Who Gets Hurt By the Moats
California’s AB 5 is a warning from the present on just how harmful restrictions on independent contracting can be. In 2019, California passed Assembly Bill 5 which created an “ABC test” that very tightly constrained which workers could be classified as independent contractors. Predictably, this has hurt independent contractors. It bears pointing out that most independent contractors like being able to work in that manner. In fact, 87% say they were happier working independently.
Contrary to the self-delusions of AB 5’s authors, they were not swooping in to save laborers from the depredations of capital but rather were undermining people just trying to make a living. This is why, not long after the law passed, it was clear that: “hard luck stories are everywhere. A nonprofit jazz co-op is struggling because of the law. Sign-language interpreters are losing work. Freelance newspaper columnists who contribute weekly columns — and are unlikely to get permanent jobs with newspapers — can’t continue writing because the law puts a limit on the columns they can produce. All sorts of workers, from court transcribers to home-based entrepreneurs, are losing income. The Times of San Diego says two million workers face uncertain futures.”

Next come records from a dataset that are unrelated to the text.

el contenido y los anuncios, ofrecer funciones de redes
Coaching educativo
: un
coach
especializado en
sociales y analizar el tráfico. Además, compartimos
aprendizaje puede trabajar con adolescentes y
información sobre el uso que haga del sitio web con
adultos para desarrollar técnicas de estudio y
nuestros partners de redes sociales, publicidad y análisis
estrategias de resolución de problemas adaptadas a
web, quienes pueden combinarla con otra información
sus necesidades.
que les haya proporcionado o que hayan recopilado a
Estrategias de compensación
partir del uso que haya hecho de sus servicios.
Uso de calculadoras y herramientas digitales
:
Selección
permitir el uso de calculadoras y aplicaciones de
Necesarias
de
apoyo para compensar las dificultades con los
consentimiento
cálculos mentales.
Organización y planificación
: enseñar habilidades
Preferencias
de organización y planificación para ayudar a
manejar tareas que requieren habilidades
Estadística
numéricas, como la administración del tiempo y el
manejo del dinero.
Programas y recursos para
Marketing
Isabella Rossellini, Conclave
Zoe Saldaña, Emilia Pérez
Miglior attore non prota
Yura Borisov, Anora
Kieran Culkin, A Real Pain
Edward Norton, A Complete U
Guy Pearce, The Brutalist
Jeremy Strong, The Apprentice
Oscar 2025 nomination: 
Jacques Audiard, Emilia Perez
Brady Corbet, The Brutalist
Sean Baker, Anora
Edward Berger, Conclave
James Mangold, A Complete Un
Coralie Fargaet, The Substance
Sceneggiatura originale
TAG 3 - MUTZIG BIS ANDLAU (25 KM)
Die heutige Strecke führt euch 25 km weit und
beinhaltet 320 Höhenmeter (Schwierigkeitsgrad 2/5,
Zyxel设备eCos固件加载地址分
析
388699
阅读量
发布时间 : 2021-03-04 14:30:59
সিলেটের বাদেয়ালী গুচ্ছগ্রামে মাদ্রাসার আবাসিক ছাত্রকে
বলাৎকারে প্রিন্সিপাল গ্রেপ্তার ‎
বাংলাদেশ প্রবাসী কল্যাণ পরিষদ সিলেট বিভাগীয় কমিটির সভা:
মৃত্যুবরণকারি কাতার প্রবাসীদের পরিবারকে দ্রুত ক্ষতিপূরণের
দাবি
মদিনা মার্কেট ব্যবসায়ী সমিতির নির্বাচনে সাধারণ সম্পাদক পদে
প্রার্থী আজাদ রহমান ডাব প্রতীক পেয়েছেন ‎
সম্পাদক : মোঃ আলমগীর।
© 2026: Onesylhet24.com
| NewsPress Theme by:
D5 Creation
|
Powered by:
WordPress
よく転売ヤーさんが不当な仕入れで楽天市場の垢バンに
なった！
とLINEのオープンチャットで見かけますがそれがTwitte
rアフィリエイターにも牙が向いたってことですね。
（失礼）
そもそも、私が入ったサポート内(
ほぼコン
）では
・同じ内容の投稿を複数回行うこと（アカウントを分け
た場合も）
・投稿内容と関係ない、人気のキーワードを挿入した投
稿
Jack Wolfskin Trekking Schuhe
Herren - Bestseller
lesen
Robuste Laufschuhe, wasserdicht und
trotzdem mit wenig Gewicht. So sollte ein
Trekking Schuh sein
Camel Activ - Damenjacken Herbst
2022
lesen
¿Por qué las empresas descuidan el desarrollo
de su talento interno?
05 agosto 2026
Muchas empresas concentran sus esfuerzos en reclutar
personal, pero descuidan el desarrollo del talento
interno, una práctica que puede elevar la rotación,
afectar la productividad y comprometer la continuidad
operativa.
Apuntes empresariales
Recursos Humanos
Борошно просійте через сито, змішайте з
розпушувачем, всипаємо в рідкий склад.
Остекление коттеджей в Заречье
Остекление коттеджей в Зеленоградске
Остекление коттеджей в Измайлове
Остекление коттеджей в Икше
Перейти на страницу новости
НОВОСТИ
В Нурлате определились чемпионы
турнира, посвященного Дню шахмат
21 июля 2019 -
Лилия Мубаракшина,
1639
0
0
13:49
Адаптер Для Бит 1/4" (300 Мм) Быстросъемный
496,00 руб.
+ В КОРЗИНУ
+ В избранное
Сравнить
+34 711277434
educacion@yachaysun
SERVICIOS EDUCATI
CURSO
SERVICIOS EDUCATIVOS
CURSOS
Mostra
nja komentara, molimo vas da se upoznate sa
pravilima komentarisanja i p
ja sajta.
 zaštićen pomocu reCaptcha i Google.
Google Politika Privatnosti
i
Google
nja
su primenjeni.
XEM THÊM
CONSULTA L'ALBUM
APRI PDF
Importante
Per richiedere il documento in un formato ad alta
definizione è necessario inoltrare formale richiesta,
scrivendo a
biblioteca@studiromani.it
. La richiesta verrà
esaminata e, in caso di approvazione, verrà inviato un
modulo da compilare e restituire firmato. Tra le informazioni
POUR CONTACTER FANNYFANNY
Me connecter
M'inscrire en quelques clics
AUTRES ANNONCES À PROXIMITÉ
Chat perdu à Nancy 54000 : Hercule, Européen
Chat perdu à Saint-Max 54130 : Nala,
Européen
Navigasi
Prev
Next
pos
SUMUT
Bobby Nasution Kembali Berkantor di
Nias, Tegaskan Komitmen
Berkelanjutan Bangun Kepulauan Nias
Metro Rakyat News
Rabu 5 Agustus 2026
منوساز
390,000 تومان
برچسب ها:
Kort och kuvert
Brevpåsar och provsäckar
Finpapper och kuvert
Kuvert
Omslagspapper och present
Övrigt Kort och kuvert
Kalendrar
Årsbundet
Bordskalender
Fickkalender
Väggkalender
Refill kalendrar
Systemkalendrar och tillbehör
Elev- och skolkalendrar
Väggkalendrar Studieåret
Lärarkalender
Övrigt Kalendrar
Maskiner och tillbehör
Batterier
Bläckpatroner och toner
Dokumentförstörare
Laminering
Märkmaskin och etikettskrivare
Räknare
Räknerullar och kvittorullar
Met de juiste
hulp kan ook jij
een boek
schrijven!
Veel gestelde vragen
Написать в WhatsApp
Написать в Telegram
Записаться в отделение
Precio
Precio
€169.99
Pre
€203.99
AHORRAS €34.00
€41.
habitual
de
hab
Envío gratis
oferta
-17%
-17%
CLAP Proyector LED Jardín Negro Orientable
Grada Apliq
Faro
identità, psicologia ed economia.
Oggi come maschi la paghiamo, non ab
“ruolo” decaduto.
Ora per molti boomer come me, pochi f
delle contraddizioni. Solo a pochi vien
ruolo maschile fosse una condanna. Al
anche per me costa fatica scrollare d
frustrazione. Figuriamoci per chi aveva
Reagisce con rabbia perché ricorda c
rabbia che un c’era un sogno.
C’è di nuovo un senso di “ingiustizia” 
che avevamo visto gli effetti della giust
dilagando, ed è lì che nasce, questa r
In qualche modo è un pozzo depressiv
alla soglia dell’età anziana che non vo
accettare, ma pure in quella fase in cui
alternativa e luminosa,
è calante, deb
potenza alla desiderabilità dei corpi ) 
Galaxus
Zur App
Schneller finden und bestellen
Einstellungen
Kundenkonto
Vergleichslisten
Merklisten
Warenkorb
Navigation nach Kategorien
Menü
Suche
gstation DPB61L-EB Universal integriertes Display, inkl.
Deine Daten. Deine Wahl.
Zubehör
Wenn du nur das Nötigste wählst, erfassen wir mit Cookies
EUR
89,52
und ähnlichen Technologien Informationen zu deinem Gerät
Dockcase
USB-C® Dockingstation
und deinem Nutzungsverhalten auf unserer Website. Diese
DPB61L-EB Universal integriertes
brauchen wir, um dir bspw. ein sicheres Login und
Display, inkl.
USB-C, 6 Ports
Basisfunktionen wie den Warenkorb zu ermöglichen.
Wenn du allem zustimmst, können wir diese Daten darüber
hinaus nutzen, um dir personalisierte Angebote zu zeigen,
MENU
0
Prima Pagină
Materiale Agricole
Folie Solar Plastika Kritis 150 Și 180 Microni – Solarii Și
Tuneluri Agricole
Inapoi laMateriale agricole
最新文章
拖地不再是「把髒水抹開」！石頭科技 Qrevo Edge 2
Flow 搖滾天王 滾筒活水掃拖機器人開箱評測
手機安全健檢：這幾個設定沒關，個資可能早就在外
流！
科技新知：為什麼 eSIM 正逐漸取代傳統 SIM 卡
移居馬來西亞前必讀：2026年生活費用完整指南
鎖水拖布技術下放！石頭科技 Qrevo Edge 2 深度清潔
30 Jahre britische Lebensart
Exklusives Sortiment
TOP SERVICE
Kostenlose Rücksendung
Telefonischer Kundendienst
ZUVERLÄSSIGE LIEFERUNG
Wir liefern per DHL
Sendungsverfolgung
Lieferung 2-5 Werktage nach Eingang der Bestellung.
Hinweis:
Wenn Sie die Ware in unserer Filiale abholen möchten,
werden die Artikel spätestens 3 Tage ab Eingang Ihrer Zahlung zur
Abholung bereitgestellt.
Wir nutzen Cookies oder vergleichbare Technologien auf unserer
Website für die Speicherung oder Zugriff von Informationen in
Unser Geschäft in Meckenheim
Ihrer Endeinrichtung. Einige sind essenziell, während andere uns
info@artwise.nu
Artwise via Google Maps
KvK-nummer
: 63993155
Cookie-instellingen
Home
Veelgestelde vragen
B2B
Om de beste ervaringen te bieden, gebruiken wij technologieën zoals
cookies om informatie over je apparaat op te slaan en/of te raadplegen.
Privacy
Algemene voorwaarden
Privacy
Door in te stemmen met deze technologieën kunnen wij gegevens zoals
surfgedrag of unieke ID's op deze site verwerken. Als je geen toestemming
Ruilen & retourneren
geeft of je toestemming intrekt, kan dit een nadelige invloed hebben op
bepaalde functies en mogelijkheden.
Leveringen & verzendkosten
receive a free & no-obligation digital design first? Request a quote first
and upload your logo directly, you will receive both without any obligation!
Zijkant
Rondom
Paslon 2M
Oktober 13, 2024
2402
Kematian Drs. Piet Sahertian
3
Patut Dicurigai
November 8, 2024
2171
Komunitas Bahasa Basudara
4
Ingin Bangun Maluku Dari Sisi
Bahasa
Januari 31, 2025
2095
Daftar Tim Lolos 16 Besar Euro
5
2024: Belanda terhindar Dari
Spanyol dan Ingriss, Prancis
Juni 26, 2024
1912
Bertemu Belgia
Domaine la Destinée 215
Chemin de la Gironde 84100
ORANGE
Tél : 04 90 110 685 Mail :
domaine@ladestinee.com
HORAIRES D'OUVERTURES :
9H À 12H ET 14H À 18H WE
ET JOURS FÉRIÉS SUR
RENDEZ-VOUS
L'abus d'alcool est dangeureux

Just as AB 5-style restrictions hurt the hardworking but less advantaged, because franchises are such an important avenue of entrepreneurship for minorities and women, so too do anti-franchise regulations. And a majority of franchise owners feel that it is a good model for them. According to one poll, the average income for a franchise owner is $63,000 and 74 percent of them say they would do it again.
And it’s not just the franchisees who benefit. Franchise work, like gig work, is a key source of income for those on the margin of the labor market such as people with criminal records, people with loved ones they need to care for, people who live in rural areas, and the people who live in impoverished parts of inner cities.
Not to put too fine a point on it, but these are the exact kinds of people that Democrats spend so much time claiming they want to help. If they mean that, if they really do want to help these people, they should stop trying to micromanage the labor market. The David Weils of the world may have never needed a side hustle or minimum wage job and so view those kinds of jobs as fundamentally exploitative but many of us who have worked these kinds of jobs don’t think we’ve been taken advantage of at all, we think of these jobs as lifelines when we’ve needed them. Finally, in addition to being out-of-touch, it is patronizing for government officials to proceed from the position that they know what jobs are worth having better than the people who will actually do those jobs.
Whoever the Biden administration nominates next, there is a good chance that they too agree with Weil’s ideas. If David Weil or whoever his replacement nominee is thinks that driving for Uber is beneath them, they are free to not drive for Uber, but it is a different matter entirely for them to use government power to play white knight, and especially if their white knight-ing is actually getting in ordinary people’s way. They can say all they want that what they are doing is pro-worker, what they are actually doing is digging moats between first and second, and for the good of every ambitious American trying to run the bases they have to be stopped.